Ranjith mentioned a memory from the last day of Punyalan as the moment his connection and respect for you developed. Is there one such moment when you think about Ranjith?
Jayasurya: For me, I think it must have happened naturally. When the first film happened — who knows — the actor in me must have shown his attitude and the director his. But as we travel together, we get to see each other’s sincere hard work. I have seen Ranjith wrap up a shoot at 12 PM sometimes and he’s ready to shoot again at 4 AM. I joke that he can take up the job of the security guard too during shoots because he’s awake all the time anyway.
But I think the secret behind our relationship is that we have never allowed each other’s effort to ever come down. If we start to take each other for granted, maybe then we will stop working together. But even our friendship has grown because we are both evolving together through our work. I have become a better actor and I hope he is becoming a better director. It is teamwork and the second one of us starts taking individual credit for our success, it will all get ruined.
Which film or performance is your favourite among the other person’s works?
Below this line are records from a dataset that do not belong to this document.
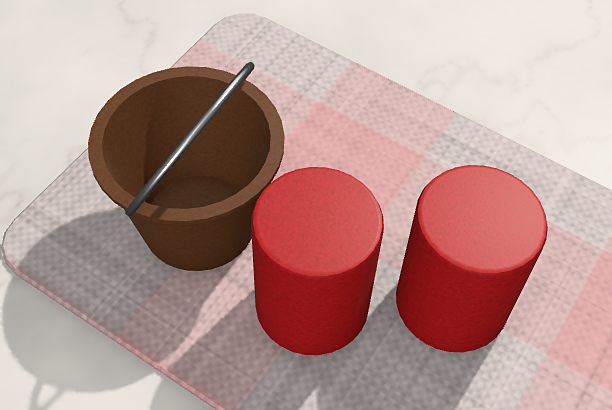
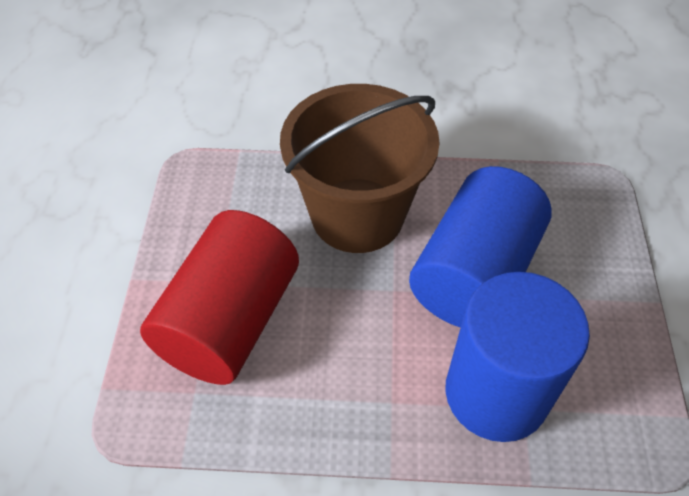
blue cylinder: 0 -> 2
red cylinder: 2 -> 1

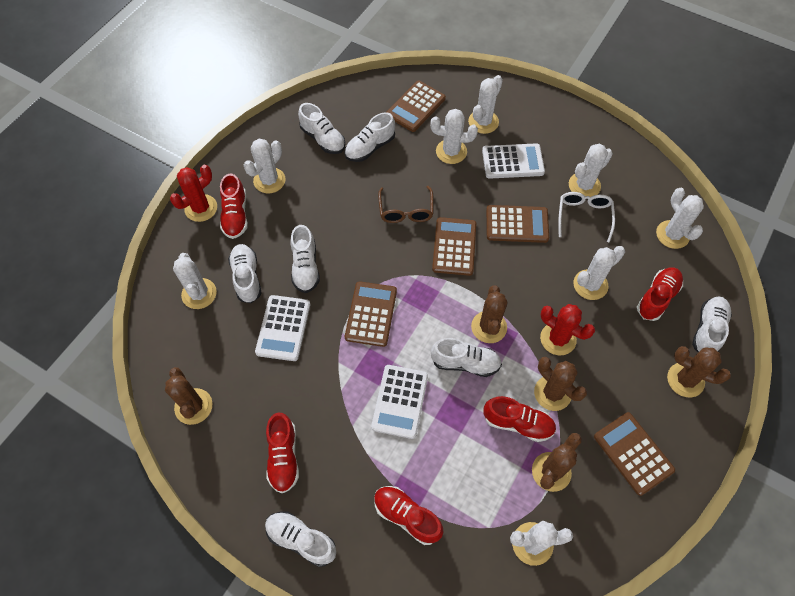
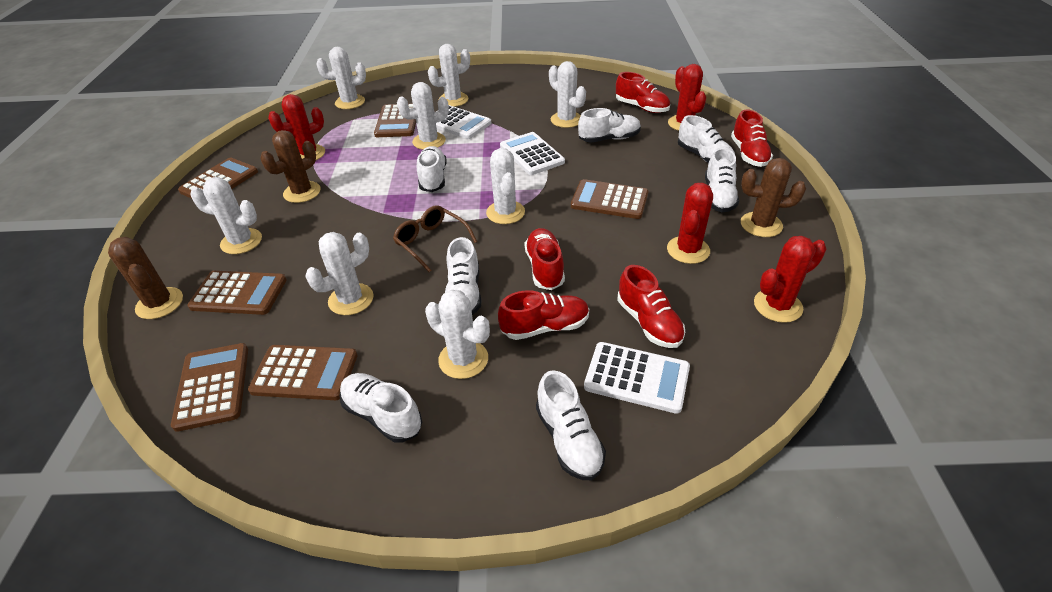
brown cactus: 5 -> 3
brown calculator: 5 -> 6
red cactus: 2 -> 4
white glasses: 1 -> 0

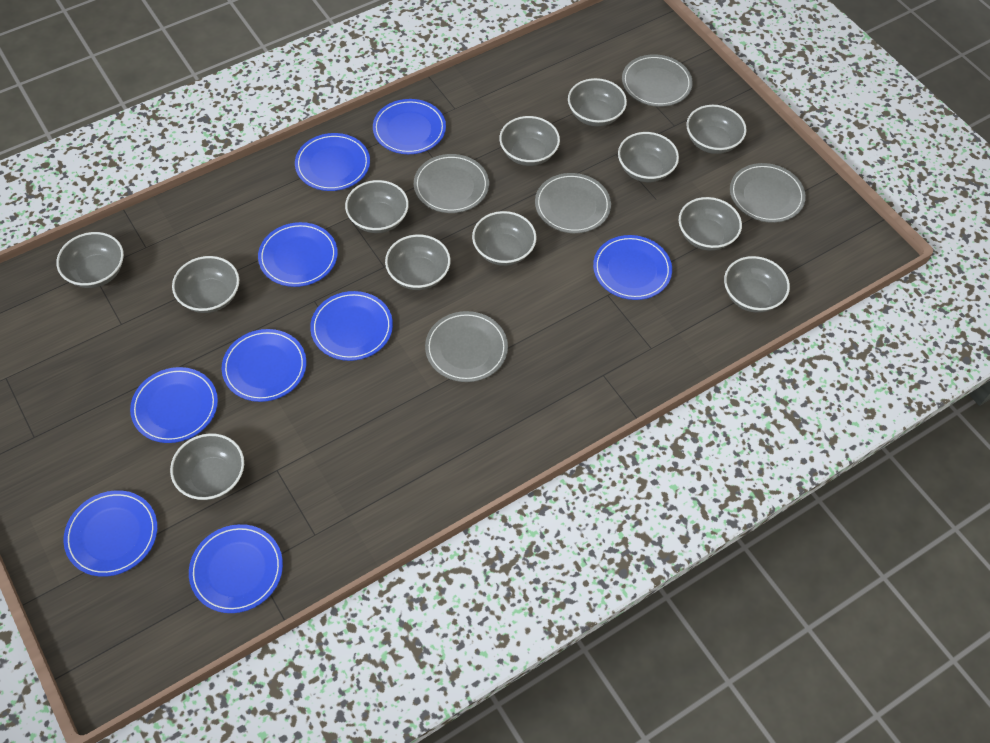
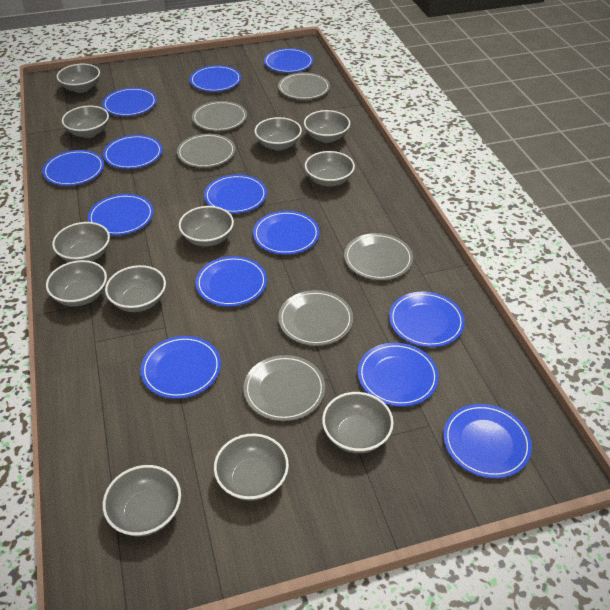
blue plate: 9 -> 13
grey plate: 5 -> 6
Ranjith: For me, I think Jayan’s best performance in Sunny. I might change this answer if the film flops but Sunny is a great performance from him. Usually, when he acts in my films, he has the crutch of either an accent (Punyalan), a profession (Pretham) or gender (Njan Marykutty). But he had none of that in this film. Here, he is just a simple guy and that simplicity is what makes him so complex.
Jayasurya: I feel, a writer is the best actor. But the only issue is that the writer’s performances get stuck inside their room. In every other movie I got characters that came with a support. But it was very different in Sunny. It was difficult and we did it. The rest is in God’s hands.